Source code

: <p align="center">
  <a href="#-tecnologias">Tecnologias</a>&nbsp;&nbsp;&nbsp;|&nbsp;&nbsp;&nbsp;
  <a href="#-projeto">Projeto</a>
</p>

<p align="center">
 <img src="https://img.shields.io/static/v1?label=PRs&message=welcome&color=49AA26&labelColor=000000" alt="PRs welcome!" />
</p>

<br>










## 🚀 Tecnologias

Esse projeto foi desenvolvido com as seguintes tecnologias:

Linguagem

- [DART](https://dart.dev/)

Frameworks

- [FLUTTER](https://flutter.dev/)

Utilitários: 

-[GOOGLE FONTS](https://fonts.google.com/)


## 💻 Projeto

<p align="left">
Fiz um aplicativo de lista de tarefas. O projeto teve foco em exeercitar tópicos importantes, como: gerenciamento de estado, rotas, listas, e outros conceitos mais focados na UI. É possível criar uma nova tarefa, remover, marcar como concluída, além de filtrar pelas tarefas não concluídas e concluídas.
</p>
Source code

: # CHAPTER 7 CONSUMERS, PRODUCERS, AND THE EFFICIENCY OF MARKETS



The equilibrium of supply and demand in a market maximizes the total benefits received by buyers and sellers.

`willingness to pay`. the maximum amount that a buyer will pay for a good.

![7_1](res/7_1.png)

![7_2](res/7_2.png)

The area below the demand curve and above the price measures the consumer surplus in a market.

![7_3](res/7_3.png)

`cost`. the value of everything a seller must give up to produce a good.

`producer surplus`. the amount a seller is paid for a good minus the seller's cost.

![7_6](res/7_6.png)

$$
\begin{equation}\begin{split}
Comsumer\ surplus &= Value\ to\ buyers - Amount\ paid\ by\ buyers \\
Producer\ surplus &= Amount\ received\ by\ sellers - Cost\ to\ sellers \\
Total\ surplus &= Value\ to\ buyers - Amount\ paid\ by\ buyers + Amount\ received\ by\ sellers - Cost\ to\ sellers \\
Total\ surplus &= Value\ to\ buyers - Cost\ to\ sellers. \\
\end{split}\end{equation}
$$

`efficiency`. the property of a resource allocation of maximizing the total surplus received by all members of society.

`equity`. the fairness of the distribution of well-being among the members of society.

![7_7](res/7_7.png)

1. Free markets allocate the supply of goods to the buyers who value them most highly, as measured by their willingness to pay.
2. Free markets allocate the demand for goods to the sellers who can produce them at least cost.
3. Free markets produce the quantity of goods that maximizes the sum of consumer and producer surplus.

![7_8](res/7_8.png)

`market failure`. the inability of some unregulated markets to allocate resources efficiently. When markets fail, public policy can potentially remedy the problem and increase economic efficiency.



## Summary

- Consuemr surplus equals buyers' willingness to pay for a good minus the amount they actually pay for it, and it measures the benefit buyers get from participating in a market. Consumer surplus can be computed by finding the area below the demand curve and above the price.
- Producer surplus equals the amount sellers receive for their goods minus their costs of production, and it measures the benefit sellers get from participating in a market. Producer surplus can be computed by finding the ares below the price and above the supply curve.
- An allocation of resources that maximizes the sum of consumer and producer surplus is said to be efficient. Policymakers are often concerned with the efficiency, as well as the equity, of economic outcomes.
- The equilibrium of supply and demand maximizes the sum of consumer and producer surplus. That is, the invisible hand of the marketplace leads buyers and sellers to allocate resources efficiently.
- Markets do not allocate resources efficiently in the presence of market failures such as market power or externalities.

------------------------

WHAT YOU NEED TO DO
All records shown above are to be reproduced without any alteration.

ANSWER TO THIS TASK
Source code

: <p align="center">
  <a href="#-tecnologias">Tecnologias</a>&nbsp;&nbsp;&nbsp;|&nbsp;&nbsp;&nbsp;
  <a href="#-projeto">Projeto</a>
</p>

<p align="center">
 <img src="https://img.shields.io/static/v1?label=PRs&message=welcome&color=49AA26&labelColor=000000" alt="PRs welcome!" />
</p>

<br>










## 🚀 Tecnologias

Esse projeto foi desenvolvido com as seguintes tecnologias:

Linguagem

- [DART](https://dart.dev/)

Frameworks

- [FLUTTER](https://flutter.dev/)

Utilitários: 

-[GOOGLE FONTS](https://fonts.google.com/)


## 💻 Projeto

<p align="left">
Fiz um aplicativo de lista de tarefas. O projeto teve foco em exeercitar tópicos importantes, como: gerenciamento de estado, rotas, listas, e outros conceitos mais focados na UI. É possível criar uma nova tarefa, remover, marcar como concluída, além de filtrar pelas tarefas não concluídas e concluídas.
</p>
Source code

: # CHAPTER 7 CONSUMERS, PRODUCERS, AND THE EFFICIENCY OF MARKETS



The equilibrium of supply and demand in a market maximizes the total benefits received by buyers and sellers.

`willingness to pay`. the maximum amount that a buyer will pay for a good.

![7_1](res/7_1.png)

![7_2](res/7_2.png)

The area below the demand curve and above the price measures the consumer surplus in a market.

![7_3](res/7_3.png)

`cost`. the value of everything a seller must give up to produce a good.

`producer surplus`. the amount a seller is paid for a good minus the seller's cost.

![7_6](res/7_6.png)

$$
\begin{equation}\begin{split}
Comsumer\ surplus &= Value\ to\ buyers - Amount\ paid\ by\ buyers \\
Producer\ surplus &= Amount\ received\ by\ sellers - Cost\ to\ sellers \\
Total\ surplus &= Value\ to\ buyers - Amount\ paid\ by\ buyers + Amount\ received\ by\ sellers - Cost\ to\ sellers \\
Total\ surplus &= Value\ to\ buyers - Cost\ to\ sellers. \\
\end{split}\end{equation}
$$

`efficiency`. the property of a resource allocation of maximizing the total surplus received by all members of society.

`equity`. the fairness of the distribution of well-being among the members of society.

![7_7](res/7_7.png)

1. Free markets allocate the supply of goods to the buyers who value them most highly, as measured by their willingness to pay.
2. Free markets allocate the demand for goods to the sellers who can produce them at least cost.
3. Free markets produce the quantity of goods that maximizes the sum of consumer and producer surplus.

![7_8](res/7_8.png)

`market failure`. the inability of some unregulated markets to allocate resources efficiently. When markets fail, public policy can potentially remedy the problem and increase economic efficiency.



## Summary

- Consuemr surplus equals buyers' willingness to pay for a good minus the amount they actually pay for it, and it measures the benefit buyers get from participating in a market. Consumer surplus can be computed by finding the area below the demand curve and above the price.
- Producer surplus equals the amount sellers receive for their goods minus their costs of production, and it measures the benefit sellers get from participating in a market. Producer surplus can be computed by finding the ares below the price and above the supply curve.
- An allocation of resources that maximizes the sum of consumer and producer surplus is said to be efficient. Policymakers are often concerned with the efficiency, as well as the equity, of economic outcomes.
- The equilibrium of supply and demand maximizes the sum of consumer and producer surplus. That is, the invisible hand of the marketplace leads buyers and sellers to allocate resources efficiently.
- Markets do not allocate resources efficiently in the presence of market failures such as market power or externalities.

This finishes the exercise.